鑑賞『007:耕』

無事ですか。無事ですか。みんな、無事でありますように。ほっかいどうにてこの数日、衝撃と無力感で頭がパンパンになっていました。けどちがうよね、そうじゃないよね。幸い被害なくすんだ街にいるからこそ、私は自分のいつもの仕事をいつもどおり誠実に遂行して、得たもので、ほんのすこしでも、買って支える。寄付して支える。ミジンコみたいな個人の力を、そうやって、すこしずつ束ねていくこと。積もって積もって、つながっていくのだとおもうのです。がんばる。


『006:困』は飛ばします、多謝。『007:耕』TB1〜148のなかからのピックアップです。


■ ほんとうに甘いのでしょう(その恋は)水耕栽培された苺は
   (星川郁乃)
まずこの響きに惹かれました。三句以降たたみかけるようなサ行の響き。
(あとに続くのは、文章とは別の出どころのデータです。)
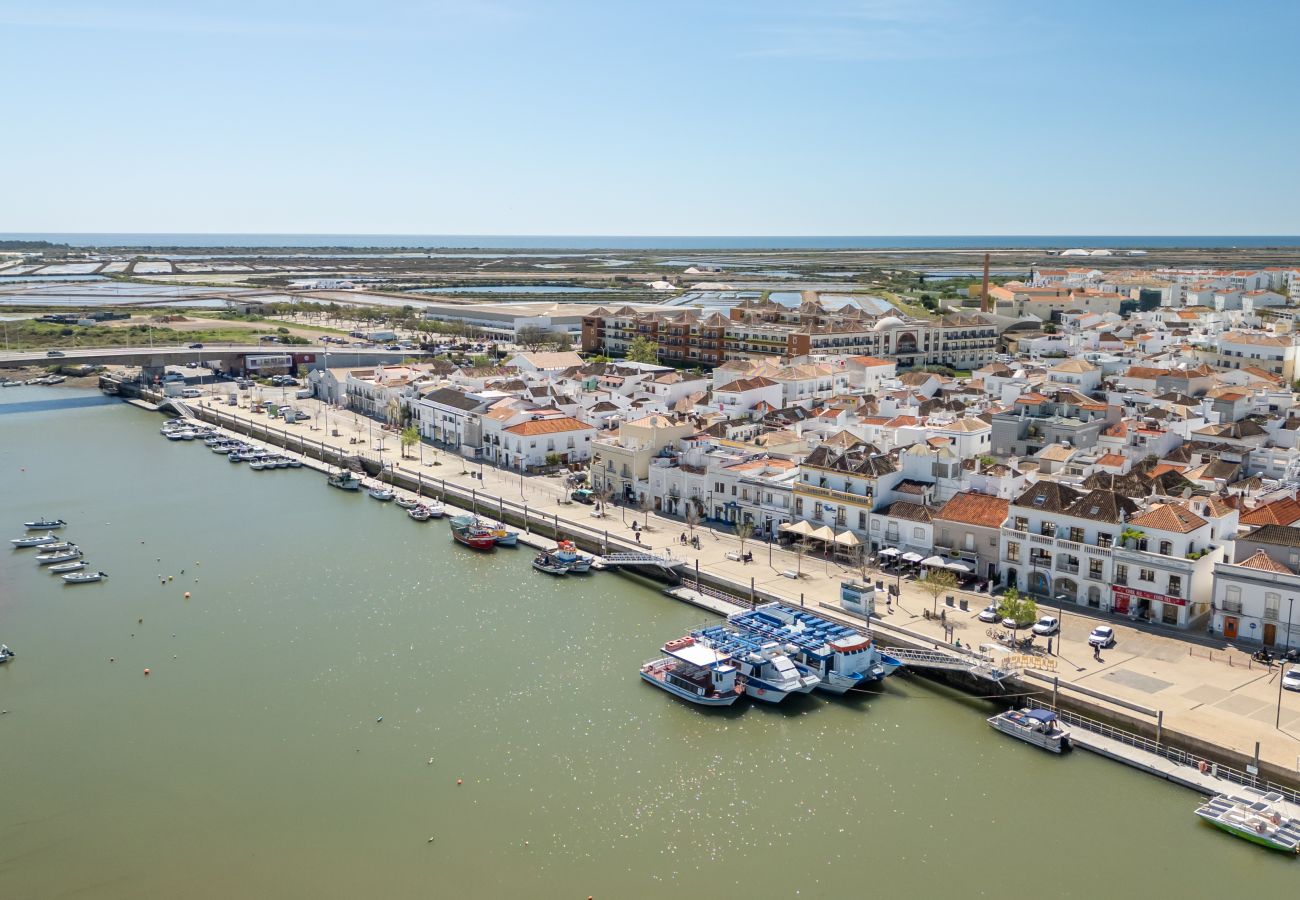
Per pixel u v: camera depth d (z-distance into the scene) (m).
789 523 191.38
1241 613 142.75
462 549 198.12
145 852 103.75
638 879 99.75
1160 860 101.50
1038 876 99.50
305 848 104.31
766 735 126.19
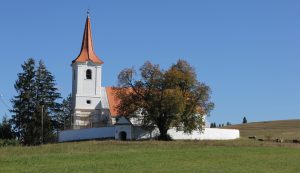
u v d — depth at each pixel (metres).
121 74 115.94
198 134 120.50
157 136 117.06
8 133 128.62
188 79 115.56
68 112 144.00
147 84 115.19
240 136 138.62
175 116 112.19
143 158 64.38
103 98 137.00
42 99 132.12
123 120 116.88
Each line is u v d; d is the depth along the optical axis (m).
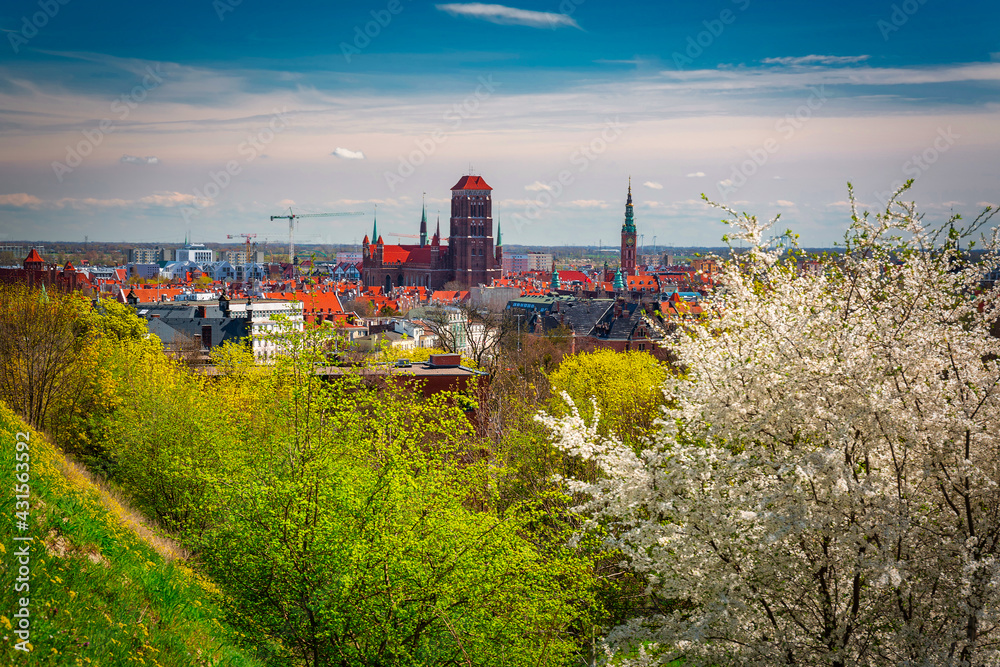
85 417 53.84
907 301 18.78
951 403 17.89
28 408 51.34
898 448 18.02
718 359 19.38
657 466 18.27
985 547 16.86
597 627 27.16
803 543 17.45
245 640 21.14
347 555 21.38
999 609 14.95
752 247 20.30
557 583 24.80
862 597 17.78
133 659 13.52
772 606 18.03
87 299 64.75
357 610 21.36
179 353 75.12
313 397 25.83
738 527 16.86
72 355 56.09
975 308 19.36
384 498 22.88
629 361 73.56
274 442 25.92
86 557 16.55
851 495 16.45
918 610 17.16
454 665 22.95
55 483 20.94
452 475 26.14
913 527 16.88
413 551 22.30
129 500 36.22
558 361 101.12
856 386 17.42
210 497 26.77
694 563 17.53
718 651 17.50
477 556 22.75
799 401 17.80
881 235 19.11
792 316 18.84
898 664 15.96
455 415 27.75
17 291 59.50
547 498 30.53
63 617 13.45
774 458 17.73
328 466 23.91
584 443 19.64
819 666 16.66
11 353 53.69
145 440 39.22
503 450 32.62
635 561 18.48
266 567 22.33
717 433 18.19
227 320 108.31
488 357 84.25
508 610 23.91
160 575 19.02
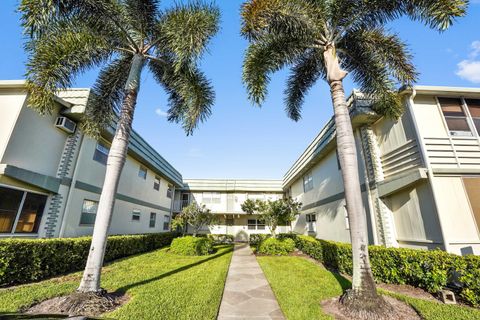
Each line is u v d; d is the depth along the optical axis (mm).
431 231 5941
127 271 6582
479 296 4105
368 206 7793
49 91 4832
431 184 5957
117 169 4934
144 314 3637
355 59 6633
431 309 3912
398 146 7152
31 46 4867
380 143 7973
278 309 4121
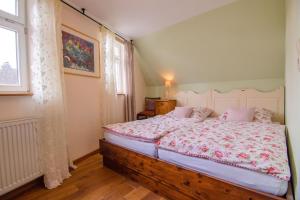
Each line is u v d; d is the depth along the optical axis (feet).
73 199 5.27
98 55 9.21
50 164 5.97
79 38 8.05
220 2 7.47
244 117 8.88
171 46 11.01
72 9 7.67
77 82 8.04
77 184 6.12
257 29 8.14
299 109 3.30
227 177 4.09
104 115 9.44
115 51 10.97
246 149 4.47
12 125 5.04
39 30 5.81
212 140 5.32
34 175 5.66
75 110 7.95
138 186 5.96
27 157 5.45
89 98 8.72
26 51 5.75
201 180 4.42
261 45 8.65
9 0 5.38
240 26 8.30
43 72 5.86
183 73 12.32
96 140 9.16
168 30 10.11
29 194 5.52
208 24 8.80
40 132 5.88
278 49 8.48
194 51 10.55
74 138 7.91
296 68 3.91
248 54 9.29
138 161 6.06
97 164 7.84
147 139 5.91
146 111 13.56
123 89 11.58
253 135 5.94
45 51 5.97
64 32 7.31
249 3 7.32
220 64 10.48
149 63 13.07
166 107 12.22
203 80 11.96
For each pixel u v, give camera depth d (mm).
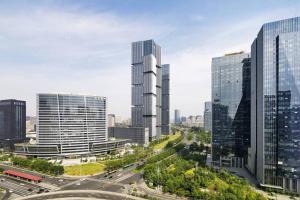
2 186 187875
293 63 174625
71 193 170125
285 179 174125
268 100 185000
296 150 170750
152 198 156625
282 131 176375
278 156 177375
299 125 170250
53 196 163625
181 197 160125
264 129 185500
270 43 186375
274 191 175000
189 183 168875
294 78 173750
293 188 171000
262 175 186500
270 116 183375
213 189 173500
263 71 189000
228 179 195750
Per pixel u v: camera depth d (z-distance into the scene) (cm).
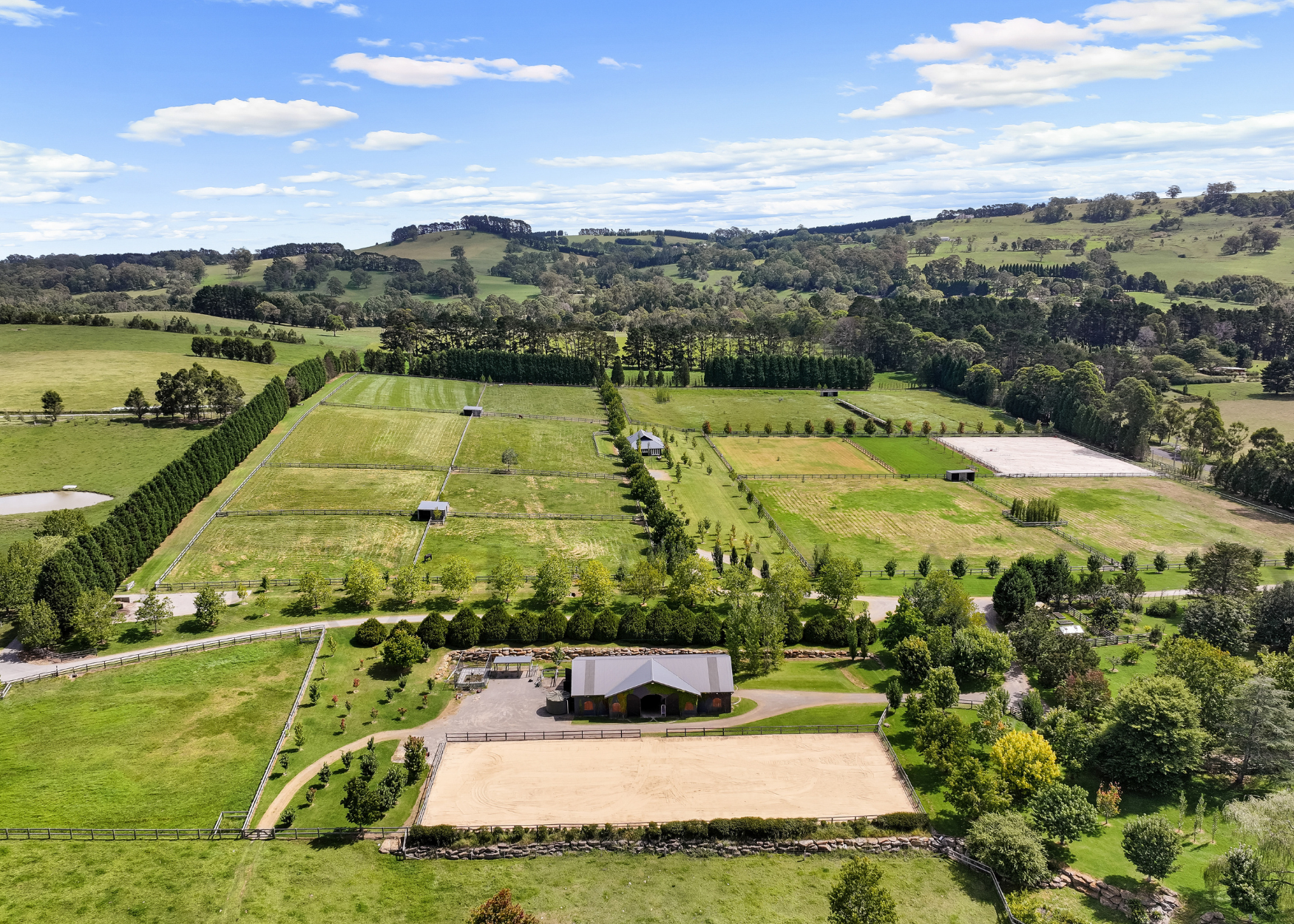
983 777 7594
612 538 14262
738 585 11538
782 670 10494
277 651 10000
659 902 6738
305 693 9219
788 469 19362
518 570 11638
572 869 7062
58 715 8481
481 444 18938
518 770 8269
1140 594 12275
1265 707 8181
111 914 6197
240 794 7644
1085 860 7331
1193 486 18362
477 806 7719
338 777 7975
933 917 6675
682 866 7162
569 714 9300
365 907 6512
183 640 10088
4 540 11875
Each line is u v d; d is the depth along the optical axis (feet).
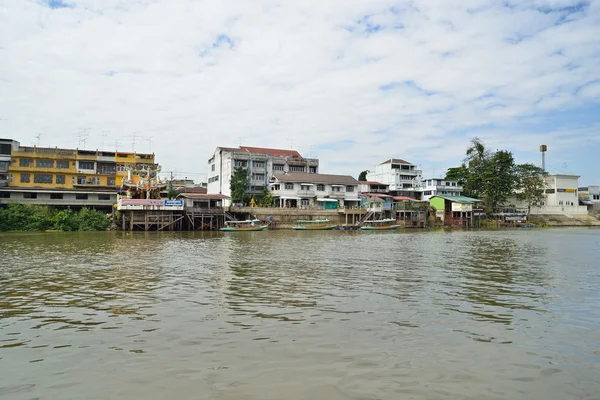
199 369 30.12
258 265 83.46
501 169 311.27
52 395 26.25
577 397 26.37
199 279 66.74
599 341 36.88
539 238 170.30
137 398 25.80
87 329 39.78
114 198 226.17
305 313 45.47
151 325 40.98
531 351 34.24
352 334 38.11
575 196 359.25
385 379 28.55
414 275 71.56
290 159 292.40
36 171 223.92
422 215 288.30
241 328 39.91
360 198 289.12
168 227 205.36
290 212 242.99
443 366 30.91
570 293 56.85
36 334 38.37
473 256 101.60
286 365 30.83
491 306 49.16
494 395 26.50
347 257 98.27
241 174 248.32
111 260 90.33
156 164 246.88
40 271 74.79
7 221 182.60
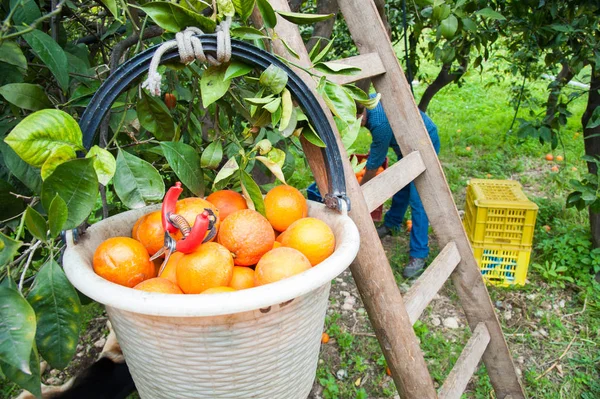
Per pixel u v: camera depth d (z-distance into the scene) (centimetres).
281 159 107
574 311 308
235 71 92
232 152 159
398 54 744
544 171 530
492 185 363
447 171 519
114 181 95
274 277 82
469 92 888
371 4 153
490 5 286
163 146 108
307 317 86
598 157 289
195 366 81
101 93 83
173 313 69
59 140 78
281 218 104
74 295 91
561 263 344
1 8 114
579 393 246
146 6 88
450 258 175
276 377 87
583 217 414
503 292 328
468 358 180
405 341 142
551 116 300
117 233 102
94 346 261
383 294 138
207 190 155
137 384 97
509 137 610
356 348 273
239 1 97
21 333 73
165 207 88
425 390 147
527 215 320
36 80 141
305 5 359
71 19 170
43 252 143
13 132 74
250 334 79
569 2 265
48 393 169
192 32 86
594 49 263
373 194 144
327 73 108
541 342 282
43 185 75
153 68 80
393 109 163
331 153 104
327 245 92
恋とサ行の摩擦音って、相性いいよなーといつもおもいます。水耕栽培の苺についてし詳しくないのですが、土とはまた違って養分とか酸素とか、あれこれ手間をかけて丹念に育てていくイメージ。むかし我が家の庭にあった、放っておいても気づいたら自然と赤くなっていたあのたくましい苺とはちょっと違う感じです。(その恋は)とされる恋は、きっと水耕栽培の苺のように繊細につないできた関係なのでしょうね。それを「その」恋とやや遠巻きに呼ぶ主体自身の恋のことも、ちょっと気になる一首です。